The USFP normally focuses on the relationship between the U.S. and other foreign countries. In most cases, the targeted countries have different religious norms compared to the majority in the U.S. Moreover, even the U.S. has minority religions which illustrate a lack of uniformity in the religious beliefs of a country. This makes it hard to promote religious freedom agenda as they are likely to be diverse. According to Casey (2014), there is also a lack of good relations between different religious groups and hence, making it hard to identify a common voice or values in these religions. The religious diversity from one country to another or one religion to another makes it hard to have a common ground or common interest that politicians can work with to engage religious agenda in foreign policy. One religious group finds the beliefs of another group incorrect or intolerable based on their judgment.
It is therefore more. For instance Saudi Arabia values Islamic religious values more, while the U.S. values Christian religious values more. It is likely that any religious agenda promoted by the U.S. over Saudi Arabia may interfere with their beliefs, and hence likely to be biased in Saudi Arabian’s face. This creates a possibility of provoking unnecessary resistance, rivalry, or conflict that will make it hard to achieve the policy agenda. Religious agenda is thus likely to be biased when directed to another country since they are not universal. The inability to share religious beliefs makes one group intolerant to the other.

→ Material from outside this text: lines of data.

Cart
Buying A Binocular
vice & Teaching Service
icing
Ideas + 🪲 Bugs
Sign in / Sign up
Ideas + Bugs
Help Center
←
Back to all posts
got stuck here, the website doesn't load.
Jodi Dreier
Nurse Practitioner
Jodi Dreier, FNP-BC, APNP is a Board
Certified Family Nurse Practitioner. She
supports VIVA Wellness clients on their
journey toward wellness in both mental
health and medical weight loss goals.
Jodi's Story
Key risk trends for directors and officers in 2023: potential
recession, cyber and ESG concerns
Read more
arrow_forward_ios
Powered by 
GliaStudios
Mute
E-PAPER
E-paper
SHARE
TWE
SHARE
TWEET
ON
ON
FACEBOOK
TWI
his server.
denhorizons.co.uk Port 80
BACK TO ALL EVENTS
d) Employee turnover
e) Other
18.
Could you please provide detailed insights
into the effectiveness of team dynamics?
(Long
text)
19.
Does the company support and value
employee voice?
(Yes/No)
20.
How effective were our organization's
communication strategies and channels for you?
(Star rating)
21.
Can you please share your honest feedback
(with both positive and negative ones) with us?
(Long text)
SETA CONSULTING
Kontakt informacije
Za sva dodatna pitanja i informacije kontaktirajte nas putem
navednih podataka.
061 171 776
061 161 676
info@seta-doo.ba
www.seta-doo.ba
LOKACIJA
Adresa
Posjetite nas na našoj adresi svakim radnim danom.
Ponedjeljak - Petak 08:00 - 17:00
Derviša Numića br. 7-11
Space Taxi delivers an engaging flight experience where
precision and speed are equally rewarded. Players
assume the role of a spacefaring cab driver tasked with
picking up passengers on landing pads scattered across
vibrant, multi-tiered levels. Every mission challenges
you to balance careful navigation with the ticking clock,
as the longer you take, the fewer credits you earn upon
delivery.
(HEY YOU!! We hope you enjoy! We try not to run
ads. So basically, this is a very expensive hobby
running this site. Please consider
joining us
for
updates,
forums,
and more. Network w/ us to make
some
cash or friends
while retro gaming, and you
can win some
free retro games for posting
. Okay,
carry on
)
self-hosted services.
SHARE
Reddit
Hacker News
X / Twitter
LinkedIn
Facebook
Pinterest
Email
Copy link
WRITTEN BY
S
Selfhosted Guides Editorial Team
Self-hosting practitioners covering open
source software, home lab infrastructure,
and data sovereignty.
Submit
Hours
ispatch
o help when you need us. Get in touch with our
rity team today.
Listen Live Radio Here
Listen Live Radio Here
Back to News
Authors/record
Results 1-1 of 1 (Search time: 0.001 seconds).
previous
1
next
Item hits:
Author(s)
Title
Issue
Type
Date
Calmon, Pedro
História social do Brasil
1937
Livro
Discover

The Main Obstacle to Making Religious Value of Foreign Nations the Basis for the Conduct of USFP
The main obstacle in making religious values of foreign nations the basis for the conduct of USFP is that they are not shared, and most of them may be unjust or inhuman to the other group. For instance, Islam practices early marriages where girls are put in an arranged marriage at a young age, some even below ten (Council on Foreign Relations, 2015). This is considered as violence against women and girls, and human rights in the U.S (Council on Foreign Relations, 2015).
It is therefore hard for the U.S. to embrace such practices and respect them as religious values of the countries practicing them while making their foreign policies. (Haynes, 2008, p.144) religions can use soft power to influence foreign policy formation in the U.S. However, they cannot impose their beliefs on another nation, in a quest to ally. The targeted nation may refuse to be compelled to follow religious norms they do not believe in for political benefits. Moreover, a similar approach may be used by others to agree to international treaties that the U.S. tries to woo them into. This can result in negative feelings towards different countries that do not share religious values but wish to share political advantages.

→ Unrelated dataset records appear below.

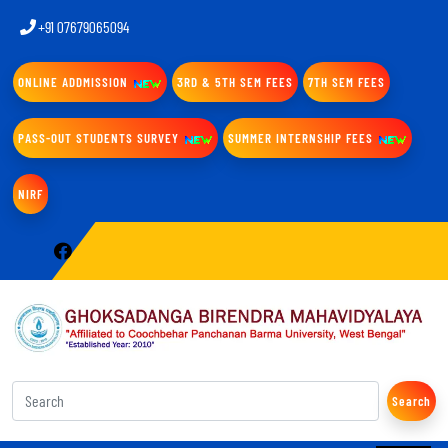
+91 07679065094
ONLINE ADDMISSION
3RD & 5TH SEM FEES
7TH SEM FEES
PASS-OUT STUDENTS SURVEY
SUMMER INTERNSHIP FEES
NIRF
Search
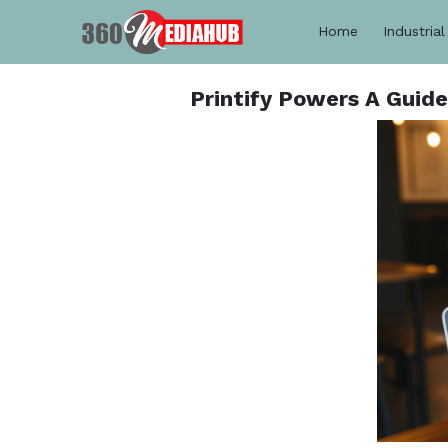
Home
Industrial
Printify Powers A Guid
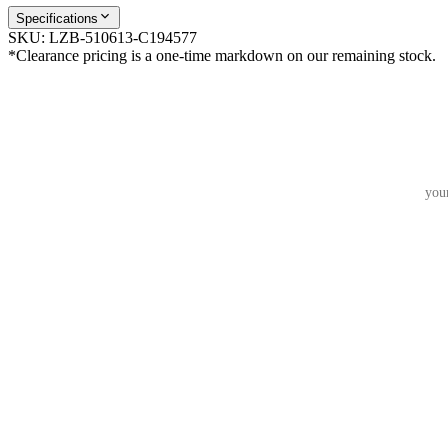
Specifications
SKU:
LZB-510613-C194577
*Clearance pricing is a one-time markdown on our remaining stock.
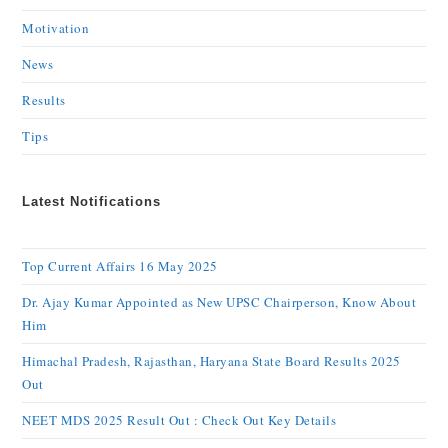
Motivation
News
Results
Tips
Latest Notifications
Top Current Affairs 16 May 2025
Dr. Ajay Kumar Appointed as New UPSC Chairperson, Know About
Him
Himachal Pradesh, Rajasthan, Haryana State Board Results 2025
Out
NEET MDS 2025 Result Out : Check Out Key Details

There is also the aspect of separation between state and religion. The separation of church and state reduced church influence on the state matters. In a situation where the state does not interfere with religious matters, then it had for a long time worked with little consultation from the church or the religion (Nieuwenhuis, 2012, p155). This gives religion little influence on political matters, though the general Christianity values are considered especially in the formation of federal policies, it does not have a powerful influence for internal matters, and hence it would not have a great influence on foreign matters where multicultural issues are regarded while formulating those policies.